Eric Clapton

Old Sock

Polydor
VÖ: 2013

Auslegungssache

»Ich versuche stets aufs Neue, eigene Lieder zu schreiben. Aber ich bin nicht gut darin«, gibt sich Eric Clapton heute selbstkritisch und verteidigt das Gestaltungsmittel der Interpretation, das besonders im Blues (wie auch im Jazz) eine lange Tradition hat.

»Es macht mir längst nicht so viel Spaß, als wenn ich Songs anderer Leute aufgreife und interpretiere.« Warum auch nicht? Eric Clapton ist im Alter ein echter Genussmensch geworden, der sich von nichts und niemandem aus der Ruhe bringen lässt. Auf seinem letzten Studioalbum hatte sich der Gitarrist 2010 allerhand Stücke zur stilvollen Bearbeitung ausgesucht, die ihn in seiner Jugend faszinierten — mit dem Ergebnis, dass das urgemütliche Clapton vielen Hörern einen Tacken zu alt tönte.

Old Sock geht ähnlich vor und präsentiert sich als Sammelsurium alter Folk-, Blues-, Country- und Reggae-Beiträge (in seinem ›Further Down The Road‹ spielt Taj Mahals gleich selbst mit), greift in der Zeit aber nicht durchgängig so weit zurück. ›Our Love Is Here To Stay‹ als Klassiker des Great American Songbook und Lead Bellys Country-Blues ›Goodnight Irene‹ stehen dem LP-Vorgänger ähnlich nahe wie auch ›All Of Me‹ — in der von Billie Holiday bekannt gemachten Jazz-Nummer der 1930er Jahre ist Paul McCartney als Gast zu hören.
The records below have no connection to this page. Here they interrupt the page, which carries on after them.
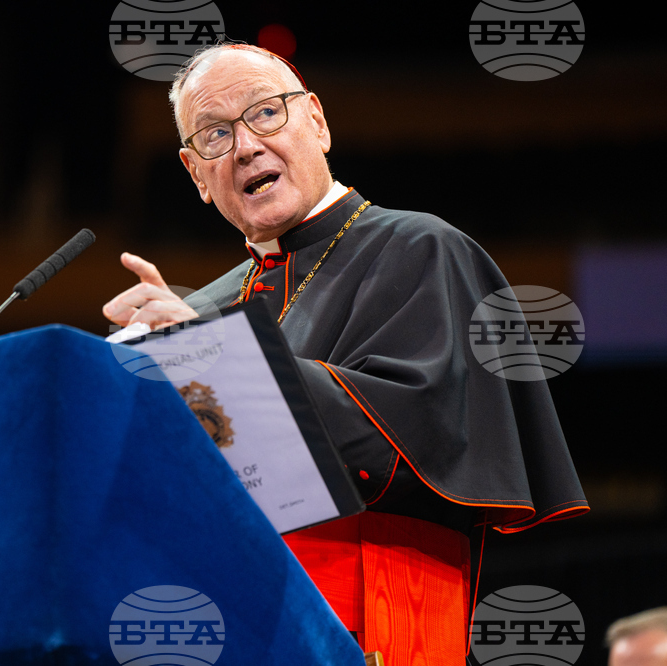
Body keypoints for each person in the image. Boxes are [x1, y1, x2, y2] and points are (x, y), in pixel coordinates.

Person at [102, 42, 589, 663]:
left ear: (318, 122)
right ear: (197, 174)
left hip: (374, 616)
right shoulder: (202, 311)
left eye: (265, 114)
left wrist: (224, 360)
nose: (246, 145)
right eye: (215, 135)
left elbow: (412, 439)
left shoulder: (423, 248)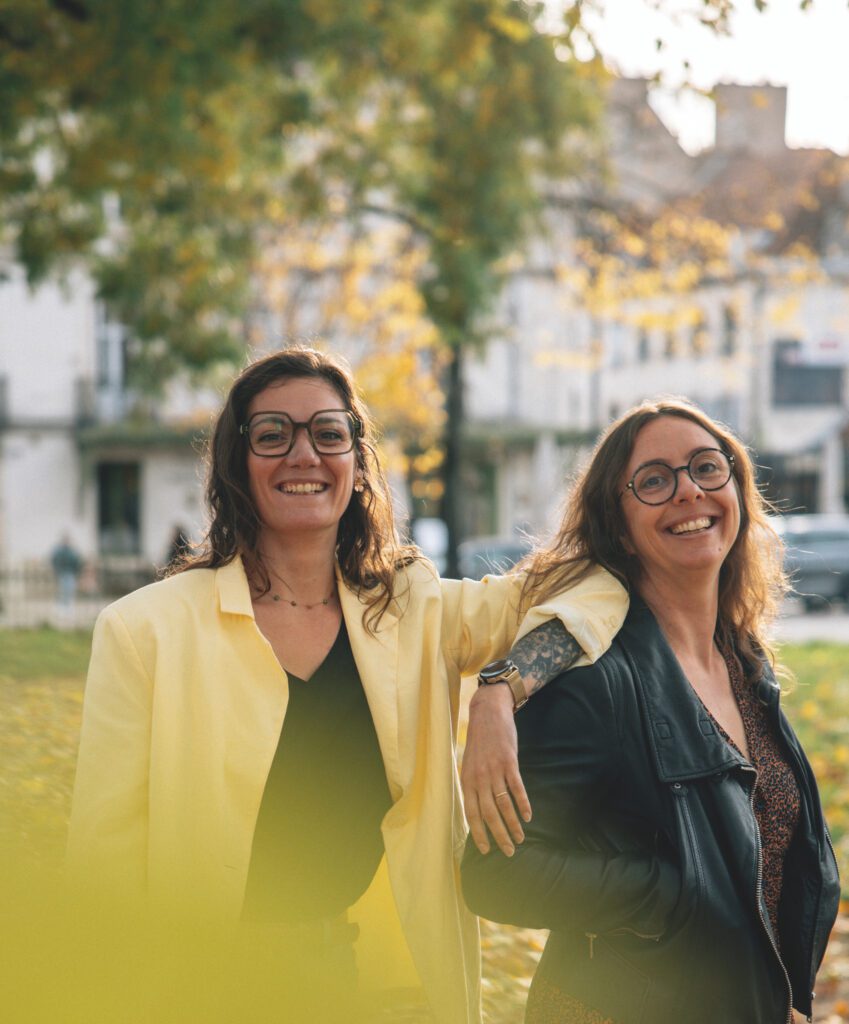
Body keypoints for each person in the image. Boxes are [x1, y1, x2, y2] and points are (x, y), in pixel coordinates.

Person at [67, 347, 629, 1023]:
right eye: (272, 434)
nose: (303, 454)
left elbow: (593, 588)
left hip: (368, 983)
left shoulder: (413, 607)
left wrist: (499, 689)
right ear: (235, 463)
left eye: (328, 434)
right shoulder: (143, 631)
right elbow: (103, 865)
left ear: (357, 464)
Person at [462, 397, 840, 1024]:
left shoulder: (744, 664)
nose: (688, 491)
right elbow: (494, 872)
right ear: (619, 524)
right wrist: (668, 897)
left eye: (706, 468)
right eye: (655, 481)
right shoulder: (595, 680)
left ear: (737, 492)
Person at [50, 533, 83, 609]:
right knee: (62, 590)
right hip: (62, 573)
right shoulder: (59, 551)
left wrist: (76, 571)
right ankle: (62, 606)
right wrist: (57, 570)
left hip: (70, 573)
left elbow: (76, 561)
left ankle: (68, 605)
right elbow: (54, 560)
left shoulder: (72, 551)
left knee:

Im Wesen aber bleibt Old Sock der Umsetzung sämtlicher von Clapton seit 2000 produzierten Platten dicht auf den Fersen. Mit dem gravierenden Unterschied, dass trotz der großen Musikvielfalt hier keine störenden Patzer zu überstehen sind. Gelungen ist überdies Claptons Interpretation von ›Still Got The Blues‹ (mit Steve Winwood), die den Klassiker von Gary Moore endlich wieder anhörbar macht. Zwei neue Songs gibt’s obendrauf.